Task description
All that is needed is every record, duplicated exactly.

Entries shown

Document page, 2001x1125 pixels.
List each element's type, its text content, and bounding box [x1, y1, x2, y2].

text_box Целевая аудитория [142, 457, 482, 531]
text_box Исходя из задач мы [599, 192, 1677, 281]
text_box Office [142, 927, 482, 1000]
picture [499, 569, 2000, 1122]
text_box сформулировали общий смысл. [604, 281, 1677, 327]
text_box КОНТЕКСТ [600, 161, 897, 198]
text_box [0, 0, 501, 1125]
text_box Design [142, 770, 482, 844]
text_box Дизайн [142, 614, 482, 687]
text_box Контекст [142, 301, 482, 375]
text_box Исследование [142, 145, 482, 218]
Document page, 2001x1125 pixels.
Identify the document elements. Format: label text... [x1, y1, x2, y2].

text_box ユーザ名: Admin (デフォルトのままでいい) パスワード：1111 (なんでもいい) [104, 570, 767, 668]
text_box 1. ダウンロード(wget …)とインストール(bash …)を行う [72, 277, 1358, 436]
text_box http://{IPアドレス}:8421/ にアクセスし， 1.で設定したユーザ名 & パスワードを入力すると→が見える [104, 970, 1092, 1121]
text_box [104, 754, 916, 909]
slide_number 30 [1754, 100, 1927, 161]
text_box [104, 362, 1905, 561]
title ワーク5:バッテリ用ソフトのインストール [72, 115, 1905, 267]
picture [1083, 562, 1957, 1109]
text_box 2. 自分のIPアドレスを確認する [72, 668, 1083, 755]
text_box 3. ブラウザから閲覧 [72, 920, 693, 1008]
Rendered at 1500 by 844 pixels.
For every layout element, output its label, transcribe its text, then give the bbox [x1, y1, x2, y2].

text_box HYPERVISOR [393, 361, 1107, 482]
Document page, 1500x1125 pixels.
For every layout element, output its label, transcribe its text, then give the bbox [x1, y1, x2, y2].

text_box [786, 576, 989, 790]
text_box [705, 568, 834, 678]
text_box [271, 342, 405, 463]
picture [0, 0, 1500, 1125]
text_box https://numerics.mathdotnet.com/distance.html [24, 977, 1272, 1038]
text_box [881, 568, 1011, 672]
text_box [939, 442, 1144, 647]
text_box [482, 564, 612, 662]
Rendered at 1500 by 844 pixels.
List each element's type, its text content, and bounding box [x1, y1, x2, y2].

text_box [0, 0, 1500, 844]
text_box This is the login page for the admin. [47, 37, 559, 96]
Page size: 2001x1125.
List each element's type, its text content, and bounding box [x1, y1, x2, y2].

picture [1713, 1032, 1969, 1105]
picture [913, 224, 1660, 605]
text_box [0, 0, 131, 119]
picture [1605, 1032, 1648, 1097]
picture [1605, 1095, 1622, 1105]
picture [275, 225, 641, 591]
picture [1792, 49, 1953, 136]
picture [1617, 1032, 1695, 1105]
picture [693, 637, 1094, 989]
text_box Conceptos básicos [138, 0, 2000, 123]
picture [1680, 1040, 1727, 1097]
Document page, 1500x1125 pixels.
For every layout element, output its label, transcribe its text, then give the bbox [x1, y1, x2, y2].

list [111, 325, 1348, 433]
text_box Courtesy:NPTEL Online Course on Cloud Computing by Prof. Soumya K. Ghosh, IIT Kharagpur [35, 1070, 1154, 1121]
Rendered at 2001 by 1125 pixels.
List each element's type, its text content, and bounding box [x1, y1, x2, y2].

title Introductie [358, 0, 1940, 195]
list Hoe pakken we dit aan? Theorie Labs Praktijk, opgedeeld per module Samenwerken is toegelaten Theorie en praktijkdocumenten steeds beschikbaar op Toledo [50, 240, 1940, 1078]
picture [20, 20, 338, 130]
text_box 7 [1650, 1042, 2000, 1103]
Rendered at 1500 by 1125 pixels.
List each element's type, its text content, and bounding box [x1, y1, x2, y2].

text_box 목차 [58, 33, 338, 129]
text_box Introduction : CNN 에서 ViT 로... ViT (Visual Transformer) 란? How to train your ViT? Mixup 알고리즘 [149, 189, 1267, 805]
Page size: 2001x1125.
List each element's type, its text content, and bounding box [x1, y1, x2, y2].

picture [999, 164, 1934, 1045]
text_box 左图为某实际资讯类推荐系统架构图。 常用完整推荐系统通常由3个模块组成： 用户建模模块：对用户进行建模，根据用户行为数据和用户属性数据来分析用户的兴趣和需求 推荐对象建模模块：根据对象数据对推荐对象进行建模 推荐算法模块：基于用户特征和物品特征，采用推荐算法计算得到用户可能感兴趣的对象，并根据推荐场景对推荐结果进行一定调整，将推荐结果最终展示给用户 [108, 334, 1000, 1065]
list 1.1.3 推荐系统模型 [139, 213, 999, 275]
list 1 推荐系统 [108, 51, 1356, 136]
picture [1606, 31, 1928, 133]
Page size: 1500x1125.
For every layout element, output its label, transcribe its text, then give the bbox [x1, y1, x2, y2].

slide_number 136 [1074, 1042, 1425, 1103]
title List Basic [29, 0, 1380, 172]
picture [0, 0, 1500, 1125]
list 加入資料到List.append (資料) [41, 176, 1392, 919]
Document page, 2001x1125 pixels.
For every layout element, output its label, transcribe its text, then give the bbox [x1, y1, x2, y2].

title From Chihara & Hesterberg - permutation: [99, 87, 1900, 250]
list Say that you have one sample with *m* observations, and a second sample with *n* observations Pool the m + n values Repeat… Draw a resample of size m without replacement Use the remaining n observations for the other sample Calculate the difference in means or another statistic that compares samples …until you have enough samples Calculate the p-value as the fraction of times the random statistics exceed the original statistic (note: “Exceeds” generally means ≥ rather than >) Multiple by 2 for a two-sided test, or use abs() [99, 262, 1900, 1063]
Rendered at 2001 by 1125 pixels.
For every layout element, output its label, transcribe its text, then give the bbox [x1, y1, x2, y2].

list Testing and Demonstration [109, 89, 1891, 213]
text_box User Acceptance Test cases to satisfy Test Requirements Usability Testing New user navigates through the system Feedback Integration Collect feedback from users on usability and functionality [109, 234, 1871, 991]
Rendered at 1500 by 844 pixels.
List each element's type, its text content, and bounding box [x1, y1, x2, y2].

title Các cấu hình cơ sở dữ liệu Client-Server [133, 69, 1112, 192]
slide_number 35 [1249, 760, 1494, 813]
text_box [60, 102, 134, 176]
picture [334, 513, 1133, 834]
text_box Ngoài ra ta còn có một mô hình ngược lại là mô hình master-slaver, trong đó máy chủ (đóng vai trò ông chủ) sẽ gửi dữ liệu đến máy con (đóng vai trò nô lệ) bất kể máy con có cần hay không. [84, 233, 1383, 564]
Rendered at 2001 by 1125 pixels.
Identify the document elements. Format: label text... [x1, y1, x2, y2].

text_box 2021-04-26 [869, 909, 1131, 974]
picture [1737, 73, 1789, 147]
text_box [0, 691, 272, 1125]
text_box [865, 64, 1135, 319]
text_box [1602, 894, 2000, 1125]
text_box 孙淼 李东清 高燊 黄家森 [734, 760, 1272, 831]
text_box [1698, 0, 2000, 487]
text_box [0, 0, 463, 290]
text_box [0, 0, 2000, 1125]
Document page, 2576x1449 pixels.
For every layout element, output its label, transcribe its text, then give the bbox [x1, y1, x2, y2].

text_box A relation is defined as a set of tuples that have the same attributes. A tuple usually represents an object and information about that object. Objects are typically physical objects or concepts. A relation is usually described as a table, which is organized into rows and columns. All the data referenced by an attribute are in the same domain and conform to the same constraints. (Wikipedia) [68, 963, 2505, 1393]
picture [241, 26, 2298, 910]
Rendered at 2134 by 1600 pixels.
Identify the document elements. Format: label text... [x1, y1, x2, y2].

Answer below
Document page, 2001x1125 pixels.
List each element's type, its text content, and bounding box [x1, y1, x2, y2].

text_box Целевая аудитория [142, 457, 482, 531]
text_box Исходя из задач мы [599, 192, 1677, 281]
text_box Office [142, 927, 482, 1000]
picture [499, 569, 2000, 1122]
text_box сформулировали общий смысл. [604, 281, 1677, 327]
text_box КОНТЕКСТ [600, 161, 897, 198]
text_box [0, 0, 501, 1125]
text_box Design [142, 770, 482, 844]
text_box Дизайн [142, 614, 482, 687]
text_box Контекст [142, 301, 482, 375]
text_box Исследование [142, 145, 482, 218]
Document page, 2001x1125 pixels.
Identify the document elements. Format: label text... [x1, y1, x2, y2].

text_box ユーザ名: Admin (デフォルトのままでいい) パスワード：1111 (なんでもいい) [104, 570, 767, 668]
text_box 1. ダウンロード(wget …)とインストール(bash …)を行う [72, 277, 1358, 436]
text_box http://{IPアドレス}:8421/ にアクセスし， 1.で設定したユーザ名 & パスワードを入力すると→が見える [104, 970, 1092, 1121]
text_box [104, 754, 916, 909]
slide_number 30 [1754, 100, 1927, 161]
text_box [104, 362, 1905, 561]
title ワーク5:バッテリ用ソフトのインストール [72, 115, 1905, 267]
picture [1083, 562, 1957, 1109]
text_box 2. 自分のIPアドレスを確認する [72, 668, 1083, 755]
text_box 3. ブラウザから閲覧 [72, 920, 693, 1008]
Rendered at 1500 by 844 pixels.
For every layout element, output its label, transcribe its text, then give the bbox [x1, y1, x2, y2].

text_box HYPERVISOR [393, 361, 1107, 482]
Document page, 1500x1125 pixels.
For every layout element, output its label, transcribe its text, then give the bbox [x1, y1, x2, y2].

text_box [786, 576, 989, 790]
text_box [705, 568, 834, 678]
text_box [271, 342, 405, 463]
picture [0, 0, 1500, 1125]
text_box https://numerics.mathdotnet.com/distance.html [24, 977, 1272, 1038]
text_box [881, 568, 1011, 672]
text_box [939, 442, 1144, 647]
text_box [482, 564, 612, 662]
Rendered at 1500 by 844 pixels.
List each element's type, its text content, and bounding box [x1, y1, x2, y2].

text_box [0, 0, 1500, 844]
text_box This is the login page for the admin. [47, 37, 559, 96]
Page size: 2001x1125.
List each element's type, its text content, and bounding box [x1, y1, x2, y2].

picture [1713, 1032, 1969, 1105]
picture [913, 224, 1660, 605]
text_box [0, 0, 131, 119]
picture [1605, 1032, 1648, 1097]
picture [1605, 1095, 1622, 1105]
picture [275, 225, 641, 591]
picture [1792, 49, 1953, 136]
picture [1617, 1032, 1695, 1105]
picture [693, 637, 1094, 989]
text_box Conceptos básicos [138, 0, 2000, 123]
picture [1680, 1040, 1727, 1097]
Document page, 1500x1125 pixels.
For every layout element, output its label, transcribe its text, then give the bbox [x1, y1, x2, y2].

list [111, 325, 1348, 433]
text_box Courtesy:NPTEL Online Course on Cloud Computing by Prof. Soumya K. Ghosh, IIT Kharagpur [35, 1070, 1154, 1121]
Rendered at 2001 by 1125 pixels.
List each element's type, its text content, and bounding box [x1, y1, x2, y2].

title Introductie [358, 0, 1940, 195]
list Hoe pakken we dit aan? Theorie Labs Praktijk, opgedeeld per module Samenwerken is toegelaten Theorie en praktijkdocumenten steeds beschikbaar op Toledo [50, 240, 1940, 1078]
picture [20, 20, 338, 130]
text_box 7 [1650, 1042, 2000, 1103]
Rendered at 1500 by 1125 pixels.
List each element's type, its text content, and bounding box [x1, y1, x2, y2].

text_box 목차 [58, 33, 338, 129]
text_box Introduction : CNN 에서 ViT 로... ViT (Visual Transformer) 란? How to train your ViT? Mixup 알고리즘 [149, 189, 1267, 805]
Page size: 2001x1125.
List each element's type, its text content, and bounding box [x1, y1, x2, y2].

picture [999, 164, 1934, 1045]
text_box 左图为某实际资讯类推荐系统架构图。 常用完整推荐系统通常由3个模块组成： 用户建模模块：对用户进行建模，根据用户行为数据和用户属性数据来分析用户的兴趣和需求 推荐对象建模模块：根据对象数据对推荐对象进行建模 推荐算法模块：基于用户特征和物品特征，采用推荐算法计算得到用户可能感兴趣的对象，并根据推荐场景对推荐结果进行一定调整，将推荐结果最终展示给用户 [108, 334, 1000, 1065]
list 1.1.3 推荐系统模型 [139, 213, 999, 275]
list 1 推荐系统 [108, 51, 1356, 136]
picture [1606, 31, 1928, 133]
Page size: 1500x1125.
For every layout element, output its label, transcribe its text, then give the bbox [x1, y1, x2, y2].

slide_number 136 [1074, 1042, 1425, 1103]
title List Basic [29, 0, 1380, 172]
picture [0, 0, 1500, 1125]
list 加入資料到List.append (資料) [41, 176, 1392, 919]
Document page, 2001x1125 pixels.
For every layout element, output its label, transcribe its text, then give the bbox [x1, y1, x2, y2].

title From Chihara & Hesterberg - permutation: [99, 87, 1900, 250]
list Say that you have one sample with *m* observations, and a second sample with *n* observations Pool the m + n values Repeat… Draw a resample of size m without replacement Use the remaining n observations for the other sample Calculate the difference in means or another statistic that compares samples …until you have enough samples Calculate the p-value as the fraction of times the random statistics exceed the original statistic (note: “Exceeds” generally means ≥ rather than >) Multiple by 2 for a two-sided test, or use abs() [99, 262, 1900, 1063]
Rendered at 2001 by 1125 pixels.
For every layout element, output its label, transcribe its text, then give the bbox [x1, y1, x2, y2].

list Testing and Demonstration [109, 89, 1891, 213]
text_box User Acceptance Test cases to satisfy Test Requirements Usability Testing New user navigates through the system Feedback Integration Collect feedback from users on usability and functionality [109, 234, 1871, 991]
Rendered at 1500 by 844 pixels.
List each element's type, its text content, and bounding box [x1, y1, x2, y2].

title Các cấu hình cơ sở dữ liệu Client-Server [133, 69, 1112, 192]
slide_number 35 [1249, 760, 1494, 813]
text_box [60, 102, 134, 176]
picture [334, 513, 1133, 834]
text_box Ngoài ra ta còn có một mô hình ngược lại là mô hình master-slaver, trong đó máy chủ (đóng vai trò ông chủ) sẽ gửi dữ liệu đến máy con (đóng vai trò nô lệ) bất kể máy con có cần hay không. [84, 233, 1383, 564]
Rendered at 2001 by 1125 pixels.
Identify the document elements. Format: label text... [x1, y1, x2, y2].

text_box 2021-04-26 [869, 909, 1131, 974]
picture [1737, 73, 1789, 147]
text_box [0, 691, 272, 1125]
text_box [865, 64, 1135, 319]
text_box [1602, 894, 2000, 1125]
text_box 孙淼 李东清 高燊 黄家森 [734, 760, 1272, 831]
text_box [1698, 0, 2000, 487]
text_box [0, 0, 463, 290]
text_box [0, 0, 2000, 1125]
Document page, 2576x1449 pixels.
For every layout element, output its label, transcribe its text, then give the bbox [x1, y1, x2, y2].

text_box A relation is defined as a set of tuples that have the same attributes. A tuple usually represents an object and information about that object. Objects are typically physical objects or concepts. A relation is usually described as a table, which is organized into rows and columns. All the data referenced by an attribute are in the same domain and conform to the same constraints. (Wikipedia) [68, 963, 2505, 1393]
picture [241, 26, 2298, 910]
Rendered at 2134 by 1600 pixels.
Identify the document elements. Format: label text... [x1, y1, x2, y2].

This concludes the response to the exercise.